Mais nous ne pouvons pas attendre de tous les comités patriotiques qu’ils suivent la même voie. Il y aura ceux contrôlés par des leaders autoproclamés ou par des partis politiques qui poursuivront leurs propres intérêts. Il y aura ceux qui s’emmêleront dans les institutions actuelles, manquant de la capacité de tirer les leçons de l’expérience passée. Mais, certains seront capables de reconnaître le moment auquel leurs actions pourront former la base d’un nouveau cadre institutionnel dans lequel les différents secteurs populaires définiront et contrôleront par eux-mêmes la direction que le pays devra prendre.

Notas:

[*Avec la collaboration d’Eva Carazo, Isaac Rojas, Silvia Rodríguez et Luis Paulino Vargas (par ordre alphabétique).

[1Isaac Rojas, représentant la FECON (Fédération pour la conservation de l’environnement), et Manuel López, représentant les COECOCEIBA-Amigos de la Tierra (Communautés écologistes de la Ceiba-Amis de la Terre), Costa Rica, ont participé à cette réunion.

[2L’application de la politique néolibérale a commencé dans les années 1980 et a commencé à modifier cette orientation.

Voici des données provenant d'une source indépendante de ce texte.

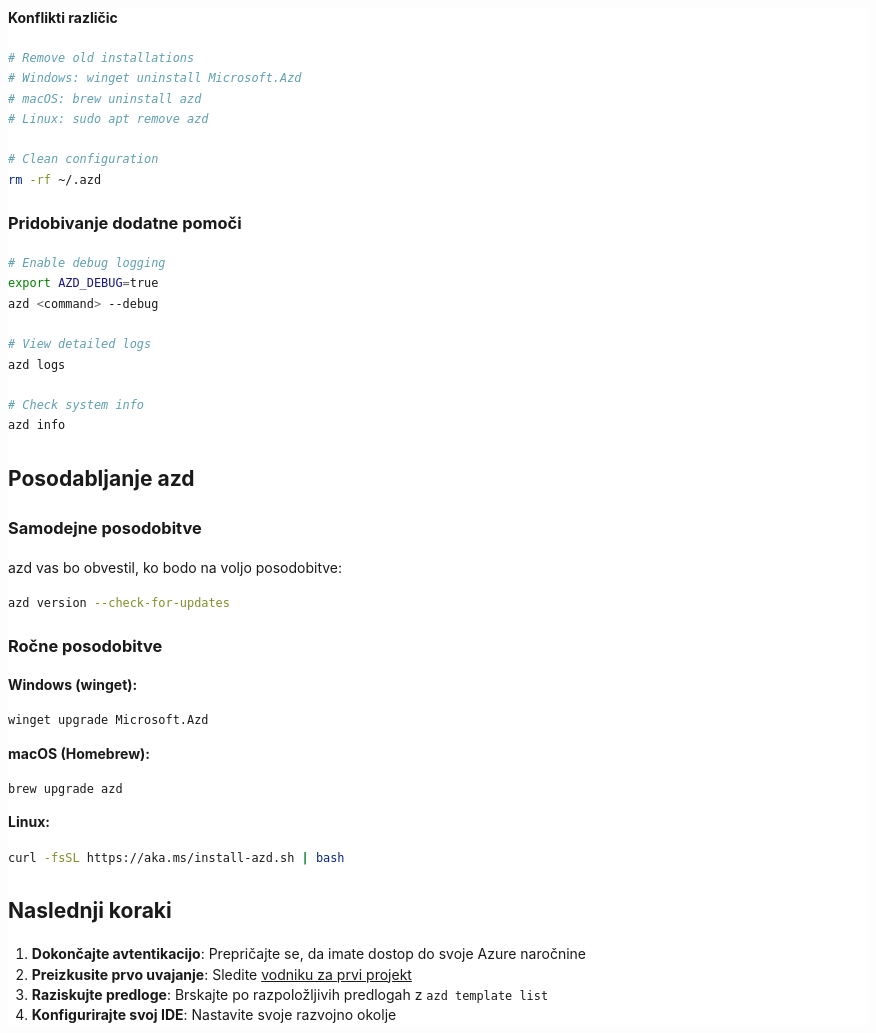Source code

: #### Konflikti različic
```bash
# Remove old installations
# Windows: winget uninstall Microsoft.Azd
# macOS: brew uninstall azd
# Linux: sudo apt remove azd

# Clean configuration
rm -rf ~/.azd
```

### Pridobivanje dodatne pomoči
```bash
# Enable debug logging
export AZD_DEBUG=true
azd <command> --debug

# View detailed logs
azd logs

# Check system info
azd info
```

## Posodabljanje azd

### Samodejne posodobitve
azd vas bo obvestil, ko bodo na voljo posodobitve:
```bash
azd version --check-for-updates
```

### Ročne posodobitve

**Windows (winget):**
```cmd
winget upgrade Microsoft.Azd
```

**macOS (Homebrew):**
```bash
brew upgrade azd
```

**Linux:**
```bash
curl -fsSL https://aka.ms/install-azd.sh | bash
```

## Naslednji koraki

1. **Dokončajte avtentikacijo**: Prepričajte se, da imate dostop do svoje Azure naročnine
2. **Preizkusite prvo uvajanje**: Sledite [vodniku za prvi projekt](first-project.md)
3. **Raziskujte predloge**: Brskajte po razpoložljivih predlogah z `azd template list`
4. **Konfigurirajte svoj IDE**: Nastavite svoje razvojno okolje
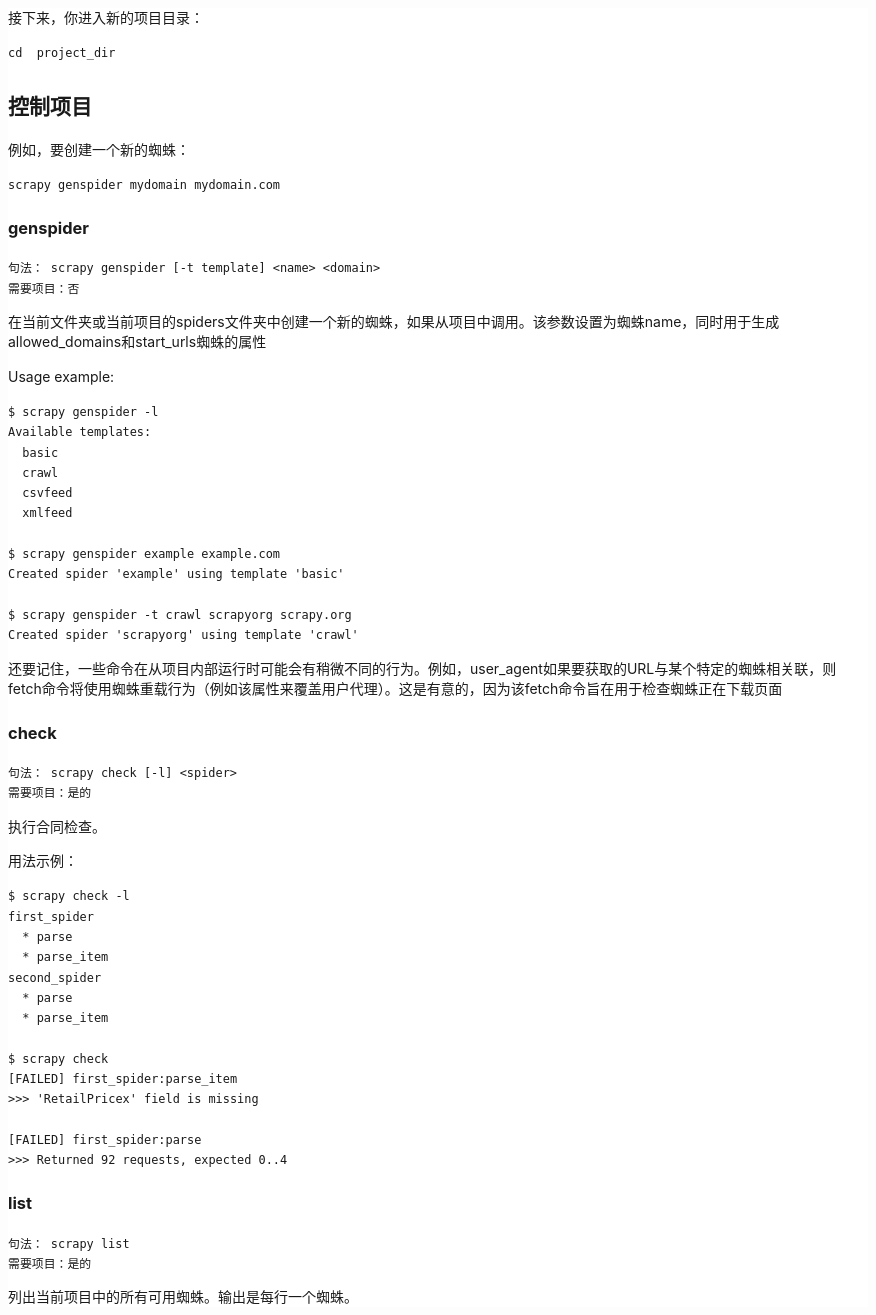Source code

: 接下来，你进入新的项目目录：
```
cd  project_dir
```
## 控制项目
例如，要创建一个新的蜘蛛：
```angular2html
scrapy genspider mydomain mydomain.com
```
### genspider
```
句法： scrapy genspider [-t template] <name> <domain>
需要项目：否
```
在当前文件夹或当前项目的spiders文件夹中创建一个新的蜘蛛，如果从项目中调用。该<name>参数设置为蜘蛛name，同时<domain>用于生成allowed_domains和start_urls蜘蛛的属性

Usage example:
```
$ scrapy genspider -l
Available templates:
  basic
  crawl
  csvfeed
  xmlfeed

$ scrapy genspider example example.com
Created spider 'example' using template 'basic'

$ scrapy genspider -t crawl scrapyorg scrapy.org
Created spider 'scrapyorg' using template 'crawl'
```
还要记住，一些命令在从项目内部运行时可能会有稍微不同的行为。例如，user_agent如果要获取的URL与某个特定的蜘蛛相关联，则fetch命令将使用蜘蛛重载行为（例如该属性来覆盖用户代理）。这是有意的，因为该fetch命令旨在用于检查蜘蛛正在下载页面
### check
```
句法： scrapy check [-l] <spider>
需要项目：是的
```
执行合同检查。

用法示例：
```
$ scrapy check -l
first_spider
  * parse
  * parse_item
second_spider
  * parse
  * parse_item

$ scrapy check
[FAILED] first_spider:parse_item
>>> 'RetailPricex' field is missing

[FAILED] first_spider:parse
>>> Returned 92 requests, expected 0..4
```
### list
```
句法： scrapy list
需要项目：是的
```
列出当前项目中的所有可用蜘蛛。输出是每行一个蜘蛛。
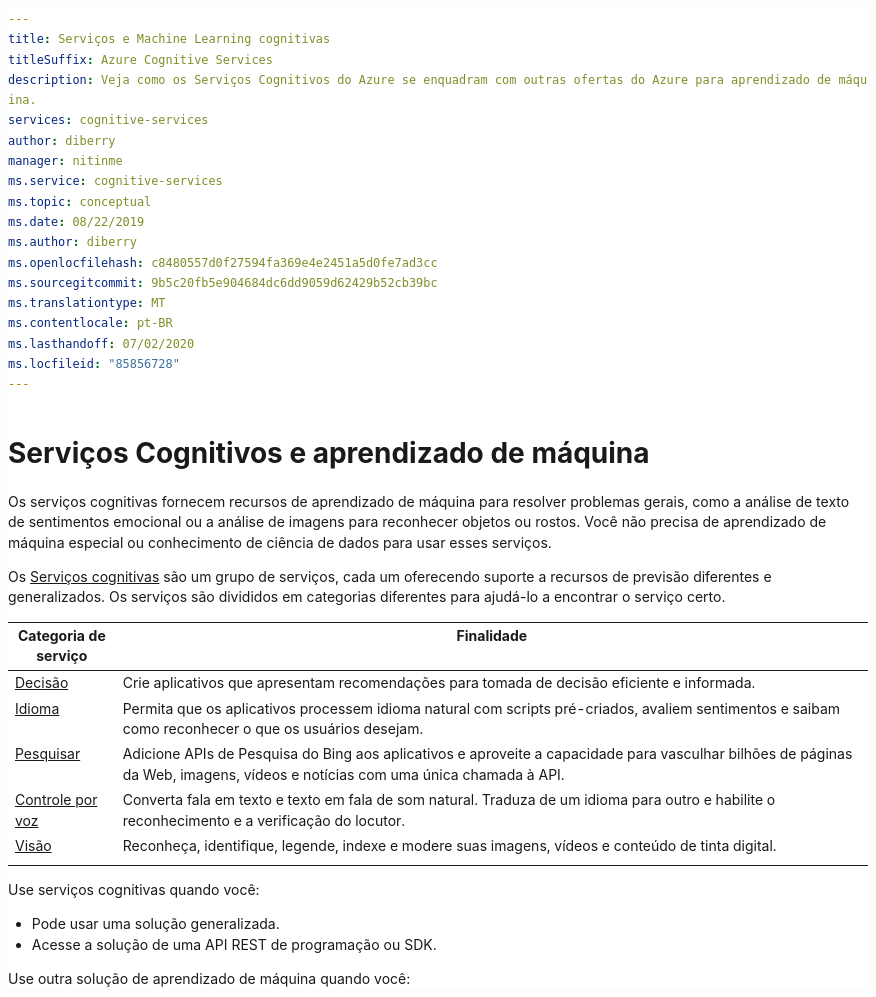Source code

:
 ```yaml
---
title: Serviços e Machine Learning cognitivas
titleSuffix: Azure Cognitive Services
description: Veja como os Serviços Cognitivos do Azure se enquadram com outras ofertas do Azure para aprendizado de máquina.
services: cognitive-services
author: diberry
manager: nitinme
ms.service: cognitive-services
ms.topic: conceptual
ms.date: 08/22/2019
ms.author: diberry
ms.openlocfilehash: c8480557d0f27594fa369e4e2451a5d0fe7ad3cc
ms.sourcegitcommit: 9b5c20fb5e904684dc6dd9059d62429b52cb39bc
ms.translationtype: MT
ms.contentlocale: pt-BR
ms.lasthandoff: 07/02/2020
ms.locfileid: "85856728"
---
```

# <a name="cognitive-services-and-machine-learning"></a>Serviços Cognitivos e aprendizado de máquina

Os serviços cognitivas fornecem recursos de aprendizado de máquina para resolver problemas gerais, como a análise de texto de sentimentos emocional ou a análise de imagens para reconhecer objetos ou rostos. Você não precisa de aprendizado de máquina especial ou conhecimento de ciência de dados para usar esses serviços. 

Os [Serviços cognitivas](welcome.md) são um grupo de serviços, cada um oferecendo suporte a recursos de previsão diferentes e generalizados. Os serviços são divididos em categorias diferentes para ajudá-lo a encontrar o serviço certo. 

|Categoria de serviço|Finalidade|
|--|--|
|[Decisão](https://azure.microsoft.com/services/cognitive-services/directory/decision/)|Crie aplicativos que apresentam recomendações para tomada de decisão eficiente e informada.|
|[Idioma](https://azure.microsoft.com/services/cognitive-services/directory/lang/)|Permita que os aplicativos processem idioma natural com scripts pré-criados, avaliem sentimentos e saibam como reconhecer o que os usuários desejam.|
|[Pesquisar](https://azure.microsoft.com/services/cognitive-services/directory/search/)|Adicione APIs de Pesquisa do Bing aos aplicativos e aproveite a capacidade para vasculhar bilhões de páginas da Web, imagens, vídeos e notícias com uma única chamada à API.|
|[Controle por voz](https://azure.microsoft.com/services/cognitive-services/directory/speech/)|Converta fala em texto e texto em fala de som natural. Traduza de um idioma para outro e habilite o reconhecimento e a verificação do locutor.|
|[Visão](https://azure.microsoft.com/services/cognitive-services/directory/vision/)|Reconheça, identifique, legende, indexe e modere suas imagens, vídeos e conteúdo de tinta digital.|
||||

Use serviços cognitivas quando você:

* Pode usar uma solução generalizada.
* Acesse a solução de uma API REST de programação ou SDK. 

Use outra solução de aprendizado de máquina quando você:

Néanmoins, la résistance sociale, le style de gouvernement et la « zone tampon » laissée par les politiques sociales antérieurs expliquent pourquoi, au niveau des indicateurs, le néolibéralisme n’a pas encore eu de fort impact sur la situation sociale. Pourtant, à cause de ces nouvelles politiques, une claire détérioration de la qualité des services publics, de la redistribution des revenus et une augmentation de la précarisation de l’emploi sont désormais évidentes.

[3Données provenant de : « Forum mondial sur l’éducation : Éducation pour tous », rapport par pays, à l’adresse http://www.unesco.org ; Programme sur l’état du pays, à l’adresse http://www.estadonacion.or.cr ; Gerardo Fumero Paniagua, "El Estado solidario frente a la globalización. Debate sobre el TLC y el ICE", San José, Costa Rica, 2006.

[4Il ne faut pas négliger la présence de nombreuses entreprises dans lesquelles ils ont donné des discours devant un public prudent, et le terrorisèrent par la menace de perdre leurs emplois si le CAFTA n’était pas approuvé. Puisqu’il n’existe pas de syndicats dans le secteur privé au Costa Rica (il n’y a pas de liberté de se syndiquer), seul le bloc pro-CAFTA a eu accès aux entreprises, toutes situées dans des zones franches industrielles pour l’exportation.